Since 1976, Ebolavirus have appeared sporadically in Africa, with small to midsize outbreaks confirmed between 1976 and 1979. Large epidemics of Ebola HF occurred in Kikwit, Democratic Republic of Congo in 1995, in Gulu, Uganda in 2000, in Bundibugyo, Uganda in 2008, and in Issiro, DRC in 2012. Smaller outbreaks were identified in Gabon, DRC, and Uganda. For information on known Ebola HF cases and outbreaks, please refer to the chronological list.
It appears that Filoviruses are zoonotic, that is, transmitted to humans from ongoing life cycles in animals other than humans. Despite numerous attempts to locate the natural reservoir or reservoirs of Ebolavirus and Marburgvirus species, their origins were undetermined until recently when Marburgvirus and Ebolavirus were detected in fruit bats in Africa. Marburgvirus has been isolated in several occasions from Rousettus bats in Uganda.
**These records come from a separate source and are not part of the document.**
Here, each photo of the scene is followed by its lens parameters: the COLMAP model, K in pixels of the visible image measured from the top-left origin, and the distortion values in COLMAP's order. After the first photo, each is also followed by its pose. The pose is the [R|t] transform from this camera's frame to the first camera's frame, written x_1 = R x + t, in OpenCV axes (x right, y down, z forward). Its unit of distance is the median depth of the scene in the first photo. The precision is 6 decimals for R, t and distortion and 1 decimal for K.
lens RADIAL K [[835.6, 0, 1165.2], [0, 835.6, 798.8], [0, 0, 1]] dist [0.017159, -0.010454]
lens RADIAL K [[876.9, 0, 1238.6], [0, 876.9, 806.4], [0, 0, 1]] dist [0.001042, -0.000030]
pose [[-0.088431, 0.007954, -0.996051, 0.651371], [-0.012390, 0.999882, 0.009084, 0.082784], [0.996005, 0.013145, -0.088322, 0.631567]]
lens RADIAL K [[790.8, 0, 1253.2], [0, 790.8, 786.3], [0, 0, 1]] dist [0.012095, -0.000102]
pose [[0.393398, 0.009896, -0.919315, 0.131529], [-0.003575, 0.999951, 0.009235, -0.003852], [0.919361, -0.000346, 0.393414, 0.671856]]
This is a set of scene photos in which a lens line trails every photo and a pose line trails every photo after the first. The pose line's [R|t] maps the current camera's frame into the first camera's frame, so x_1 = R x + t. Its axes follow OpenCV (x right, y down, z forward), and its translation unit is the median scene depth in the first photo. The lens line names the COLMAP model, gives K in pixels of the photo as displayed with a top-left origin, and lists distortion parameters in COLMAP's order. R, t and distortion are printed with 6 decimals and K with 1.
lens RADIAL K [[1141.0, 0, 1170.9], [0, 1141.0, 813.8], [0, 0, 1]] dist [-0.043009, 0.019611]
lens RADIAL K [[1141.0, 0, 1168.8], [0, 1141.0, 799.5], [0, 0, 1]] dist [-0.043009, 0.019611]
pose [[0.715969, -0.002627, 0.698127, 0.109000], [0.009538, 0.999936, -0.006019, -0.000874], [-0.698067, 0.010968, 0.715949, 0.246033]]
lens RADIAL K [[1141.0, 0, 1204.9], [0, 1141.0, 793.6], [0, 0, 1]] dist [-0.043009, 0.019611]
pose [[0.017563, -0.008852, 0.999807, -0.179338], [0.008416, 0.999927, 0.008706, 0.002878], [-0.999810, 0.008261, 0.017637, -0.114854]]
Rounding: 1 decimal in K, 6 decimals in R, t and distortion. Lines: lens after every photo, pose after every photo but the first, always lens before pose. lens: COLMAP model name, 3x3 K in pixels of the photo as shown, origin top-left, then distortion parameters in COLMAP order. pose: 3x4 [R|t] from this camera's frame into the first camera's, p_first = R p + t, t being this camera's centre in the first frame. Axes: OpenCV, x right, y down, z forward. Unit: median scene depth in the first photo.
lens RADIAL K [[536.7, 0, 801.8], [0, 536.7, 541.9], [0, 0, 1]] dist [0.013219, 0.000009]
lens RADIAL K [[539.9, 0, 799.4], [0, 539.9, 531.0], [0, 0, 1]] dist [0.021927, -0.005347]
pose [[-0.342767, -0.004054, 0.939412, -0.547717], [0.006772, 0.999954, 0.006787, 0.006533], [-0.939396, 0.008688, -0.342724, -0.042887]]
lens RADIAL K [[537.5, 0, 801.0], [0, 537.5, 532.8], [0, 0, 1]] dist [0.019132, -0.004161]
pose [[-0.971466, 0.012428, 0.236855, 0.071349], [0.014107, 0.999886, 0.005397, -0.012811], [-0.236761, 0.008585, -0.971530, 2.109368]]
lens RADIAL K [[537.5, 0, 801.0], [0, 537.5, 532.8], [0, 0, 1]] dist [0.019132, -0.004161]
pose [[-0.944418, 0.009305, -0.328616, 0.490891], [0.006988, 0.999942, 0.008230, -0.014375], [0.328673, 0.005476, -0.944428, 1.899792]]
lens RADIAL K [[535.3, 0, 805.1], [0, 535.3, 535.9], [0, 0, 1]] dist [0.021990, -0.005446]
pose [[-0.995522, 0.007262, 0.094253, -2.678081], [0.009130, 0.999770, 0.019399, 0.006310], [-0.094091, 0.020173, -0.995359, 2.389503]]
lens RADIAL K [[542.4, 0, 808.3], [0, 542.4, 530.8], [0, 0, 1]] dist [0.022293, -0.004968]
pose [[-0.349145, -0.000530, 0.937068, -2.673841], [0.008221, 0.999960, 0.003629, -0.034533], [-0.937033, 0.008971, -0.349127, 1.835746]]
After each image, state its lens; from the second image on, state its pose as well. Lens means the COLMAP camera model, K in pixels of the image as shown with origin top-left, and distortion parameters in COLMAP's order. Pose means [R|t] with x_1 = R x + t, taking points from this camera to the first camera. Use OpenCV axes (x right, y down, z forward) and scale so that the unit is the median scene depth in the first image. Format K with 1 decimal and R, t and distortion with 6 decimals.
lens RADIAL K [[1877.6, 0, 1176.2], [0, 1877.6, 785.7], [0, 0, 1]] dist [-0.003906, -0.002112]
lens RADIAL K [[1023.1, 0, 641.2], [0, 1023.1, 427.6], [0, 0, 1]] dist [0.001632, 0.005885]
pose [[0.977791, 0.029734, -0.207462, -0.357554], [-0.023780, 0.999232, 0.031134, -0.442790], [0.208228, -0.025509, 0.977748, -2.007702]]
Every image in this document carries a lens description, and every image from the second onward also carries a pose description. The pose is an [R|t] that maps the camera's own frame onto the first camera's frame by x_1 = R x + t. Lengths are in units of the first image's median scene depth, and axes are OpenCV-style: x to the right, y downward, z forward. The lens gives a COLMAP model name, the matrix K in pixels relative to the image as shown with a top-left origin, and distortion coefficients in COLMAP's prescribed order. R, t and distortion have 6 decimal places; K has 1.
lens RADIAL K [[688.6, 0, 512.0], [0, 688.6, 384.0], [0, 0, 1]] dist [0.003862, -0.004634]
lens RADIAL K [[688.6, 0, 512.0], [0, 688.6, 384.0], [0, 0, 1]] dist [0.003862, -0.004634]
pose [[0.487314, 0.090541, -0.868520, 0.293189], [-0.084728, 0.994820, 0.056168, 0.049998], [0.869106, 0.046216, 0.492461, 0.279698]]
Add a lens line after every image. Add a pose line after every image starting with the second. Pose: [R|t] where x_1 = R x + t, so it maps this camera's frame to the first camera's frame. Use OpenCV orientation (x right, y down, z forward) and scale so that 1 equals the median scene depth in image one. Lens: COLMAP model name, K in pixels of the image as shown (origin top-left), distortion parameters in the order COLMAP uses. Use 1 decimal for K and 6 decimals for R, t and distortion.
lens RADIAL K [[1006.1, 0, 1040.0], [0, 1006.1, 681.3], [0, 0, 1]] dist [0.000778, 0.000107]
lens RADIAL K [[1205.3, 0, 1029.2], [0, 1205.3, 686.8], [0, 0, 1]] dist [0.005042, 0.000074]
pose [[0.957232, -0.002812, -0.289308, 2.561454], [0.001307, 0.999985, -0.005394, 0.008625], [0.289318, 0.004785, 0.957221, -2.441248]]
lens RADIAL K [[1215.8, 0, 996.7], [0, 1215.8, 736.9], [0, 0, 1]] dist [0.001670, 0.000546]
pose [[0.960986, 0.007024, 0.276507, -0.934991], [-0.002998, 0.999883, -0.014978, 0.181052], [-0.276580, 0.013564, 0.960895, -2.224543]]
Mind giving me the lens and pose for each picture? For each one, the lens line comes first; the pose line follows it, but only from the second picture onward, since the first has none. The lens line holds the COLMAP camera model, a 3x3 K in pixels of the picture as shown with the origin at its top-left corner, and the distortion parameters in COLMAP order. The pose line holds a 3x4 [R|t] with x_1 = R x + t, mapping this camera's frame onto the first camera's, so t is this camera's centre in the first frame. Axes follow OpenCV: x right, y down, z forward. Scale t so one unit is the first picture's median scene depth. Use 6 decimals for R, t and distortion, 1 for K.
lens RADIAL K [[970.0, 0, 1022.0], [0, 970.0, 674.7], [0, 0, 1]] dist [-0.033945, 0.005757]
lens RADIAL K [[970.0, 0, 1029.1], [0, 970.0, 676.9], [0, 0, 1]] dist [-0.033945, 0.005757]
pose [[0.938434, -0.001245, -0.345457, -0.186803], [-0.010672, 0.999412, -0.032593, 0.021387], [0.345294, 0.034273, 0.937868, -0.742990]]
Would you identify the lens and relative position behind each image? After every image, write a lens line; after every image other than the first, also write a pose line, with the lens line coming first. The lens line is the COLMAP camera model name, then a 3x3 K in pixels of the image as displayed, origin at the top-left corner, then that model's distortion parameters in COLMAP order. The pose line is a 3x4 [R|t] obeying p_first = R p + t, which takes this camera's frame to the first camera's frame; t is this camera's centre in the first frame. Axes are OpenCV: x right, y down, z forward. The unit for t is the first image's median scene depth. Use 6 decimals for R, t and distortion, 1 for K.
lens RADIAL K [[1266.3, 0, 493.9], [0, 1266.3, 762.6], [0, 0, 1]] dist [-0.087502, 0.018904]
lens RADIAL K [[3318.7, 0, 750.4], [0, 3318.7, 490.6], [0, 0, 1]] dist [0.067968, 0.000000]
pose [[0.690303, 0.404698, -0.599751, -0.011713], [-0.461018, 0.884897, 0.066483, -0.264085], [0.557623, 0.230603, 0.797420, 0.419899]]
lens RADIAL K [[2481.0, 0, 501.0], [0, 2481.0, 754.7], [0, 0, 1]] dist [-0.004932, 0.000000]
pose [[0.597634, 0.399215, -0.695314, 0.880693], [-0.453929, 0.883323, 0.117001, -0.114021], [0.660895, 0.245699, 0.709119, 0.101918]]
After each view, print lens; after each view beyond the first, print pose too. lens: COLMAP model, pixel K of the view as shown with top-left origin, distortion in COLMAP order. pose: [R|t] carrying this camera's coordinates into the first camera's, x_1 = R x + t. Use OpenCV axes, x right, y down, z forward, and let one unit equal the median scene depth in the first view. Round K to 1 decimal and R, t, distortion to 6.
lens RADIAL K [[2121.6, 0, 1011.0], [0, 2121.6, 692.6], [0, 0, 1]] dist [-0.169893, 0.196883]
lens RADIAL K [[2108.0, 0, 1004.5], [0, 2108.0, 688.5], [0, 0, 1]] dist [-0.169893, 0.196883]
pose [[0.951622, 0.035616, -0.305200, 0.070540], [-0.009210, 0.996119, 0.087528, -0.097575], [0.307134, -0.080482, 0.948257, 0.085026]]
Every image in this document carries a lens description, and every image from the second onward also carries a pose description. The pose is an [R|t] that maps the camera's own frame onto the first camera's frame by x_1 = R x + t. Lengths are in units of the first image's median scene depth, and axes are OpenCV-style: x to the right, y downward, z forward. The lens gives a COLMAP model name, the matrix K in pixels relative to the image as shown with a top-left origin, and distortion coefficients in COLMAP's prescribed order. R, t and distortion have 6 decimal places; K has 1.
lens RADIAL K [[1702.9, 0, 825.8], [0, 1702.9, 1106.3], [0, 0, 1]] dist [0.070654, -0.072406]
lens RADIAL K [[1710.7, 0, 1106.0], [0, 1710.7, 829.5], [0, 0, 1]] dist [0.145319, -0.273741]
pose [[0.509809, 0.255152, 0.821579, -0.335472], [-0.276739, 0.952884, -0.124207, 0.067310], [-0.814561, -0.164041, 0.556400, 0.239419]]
Spreading Filovirus infections
In an outbreak or isolated case among humans, just how the virus is transmitted from the natural reservoir to a human is unknown. Once a human is infected, however, person-to-person transmission is the means by which further infections occur. Specifically, transmission involves close personal contact between an infected individual or their body fluids, and another person. During recorded outbreaks of hemorrhagic fever caused by a Filovirus infection, persons who cared for (fed, washed, medicated) or worked very closely with infected individuals were especially at risk of becoming infected themselves. Nosocomial (hospital) transmission through contact with infected body fluids - via reuse of unsterilized syringes, needles, or other medical equipment contaminated with these fluids - has also been an important factor in the spread of disease. When close contact between uninfected and infected persons is minimized, the number of new Filovirus infections in humans usually declines. Although in the laboratory the viruses display some capability of infection through small-particle aerosols, airborne spread among humans has not been clearly demonstrated.
During outbreaks, isolation of patients and use of protective clothing and disinfection procedures (together called viral hemorrhagic fever isolation precautions or barrier nursing) has been sufficient to interrupt further transmission of Marburgvirus or Ebolavirus, and thus to control and end the outbreak. Because there is no known effective treatment for the hemorrhagic fevers caused by Filoviruses, transmission prevention through application of viral hemorrhagic fever isolation precautions is currently the centerpiece of Filovirus control.
In conjunction with the World Health Organization (WHO), CDC has developed practical, hospital-based guidelines, titled Infection Control for Viral Haemorrhagic Fevers in the African Health Care Setting. The manual can help healthcare facilities recognize cases and prevent further hospital-based disease transmission using locally available materials and few financial resources.